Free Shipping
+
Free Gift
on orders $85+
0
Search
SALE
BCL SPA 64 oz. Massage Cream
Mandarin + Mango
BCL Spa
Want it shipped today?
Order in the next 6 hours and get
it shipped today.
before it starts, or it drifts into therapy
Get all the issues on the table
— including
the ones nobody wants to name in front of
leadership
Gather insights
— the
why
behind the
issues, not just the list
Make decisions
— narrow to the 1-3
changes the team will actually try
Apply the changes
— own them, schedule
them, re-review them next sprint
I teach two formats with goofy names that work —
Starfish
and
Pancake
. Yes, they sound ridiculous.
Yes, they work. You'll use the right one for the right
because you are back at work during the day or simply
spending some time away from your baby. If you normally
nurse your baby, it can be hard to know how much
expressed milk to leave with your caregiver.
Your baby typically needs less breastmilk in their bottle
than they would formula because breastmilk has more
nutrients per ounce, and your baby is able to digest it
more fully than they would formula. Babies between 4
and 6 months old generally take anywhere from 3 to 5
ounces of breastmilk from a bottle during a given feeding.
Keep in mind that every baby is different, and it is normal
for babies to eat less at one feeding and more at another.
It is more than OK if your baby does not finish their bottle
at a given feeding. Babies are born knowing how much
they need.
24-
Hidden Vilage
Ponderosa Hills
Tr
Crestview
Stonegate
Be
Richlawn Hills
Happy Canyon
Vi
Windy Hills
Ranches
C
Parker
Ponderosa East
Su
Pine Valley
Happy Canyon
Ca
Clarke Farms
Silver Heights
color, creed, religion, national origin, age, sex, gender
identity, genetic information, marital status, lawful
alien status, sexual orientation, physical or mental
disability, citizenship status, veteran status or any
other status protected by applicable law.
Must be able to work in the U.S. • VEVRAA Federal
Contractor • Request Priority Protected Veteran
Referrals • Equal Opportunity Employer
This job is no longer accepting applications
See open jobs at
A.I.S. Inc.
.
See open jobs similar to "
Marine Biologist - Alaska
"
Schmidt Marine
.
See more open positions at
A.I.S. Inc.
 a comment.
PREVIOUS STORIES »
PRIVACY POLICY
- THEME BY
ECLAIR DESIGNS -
===============
■ WORK TO COMPLETE ■
Each entry is to be written out exactly as it was given.

■ EXERCISE RESULT ■
Free Shipping
+
Free Gift
on orders $85+
0
Search
SALE
BCL SPA 64 oz. Massage Cream
Mandarin + Mango
BCL Spa
Want it shipped today?
Order in the next 6 hours and get
it shipped today.
before it starts, or it drifts into therapy
Get all the issues on the table
— including
the ones nobody wants to name in front of
leadership
Gather insights
— the
why
behind the
issues, not just the list
Make decisions
— narrow to the 1-3
changes the team will actually try
Apply the changes
— own them, schedule
them, re-review them next sprint
I teach two formats with goofy names that work —
Starfish
and
Pancake
. Yes, they sound ridiculous.
Yes, they work. You'll use the right one for the right
because you are back at work during the day or simply
spending some time away from your baby. If you normally
nurse your baby, it can be hard to know how much
expressed milk to leave with your caregiver.
Your baby typically needs less breastmilk in their bottle
than they would formula because breastmilk has more
nutrients per ounce, and your baby is able to digest it
more fully than they would formula. Babies between 4
and 6 months old generally take anywhere from 3 to 5
ounces of breastmilk from a bottle during a given feeding.
Keep in mind that every baby is different, and it is normal
for babies to eat less at one feeding and more at another.
It is more than OK if your baby does not finish their bottle
at a given feeding. Babies are born knowing how much
they need.
24-
Hidden Vilage
Ponderosa Hills
Tr
Crestview
Stonegate
Be
Richlawn Hills
Happy Canyon
Vi
Windy Hills
Ranches
C
Parker
Ponderosa East
Su
Pine Valley
Happy Canyon
Ca
Clarke Farms
Silver Heights
color, creed, religion, national origin, age, sex, gender
identity, genetic information, marital status, lawful
alien status, sexual orientation, physical or mental
disability, citizenship status, veteran status or any
other status protected by applicable law.
Must be able to work in the U.S. • VEVRAA Federal
Contractor • Request Priority Protected Veteran
Referrals • Equal Opportunity Employer
This job is no longer accepting applications
See open jobs at
A.I.S. Inc.
.
See open jobs similar to "
Marine Biologist - Alaska
"
Schmidt Marine
.
See more open positions at
A.I.S. Inc.
 a comment.
PREVIOUS STORIES »
PRIVACY POLICY
- THEME BY
ECLAIR DESIGNS -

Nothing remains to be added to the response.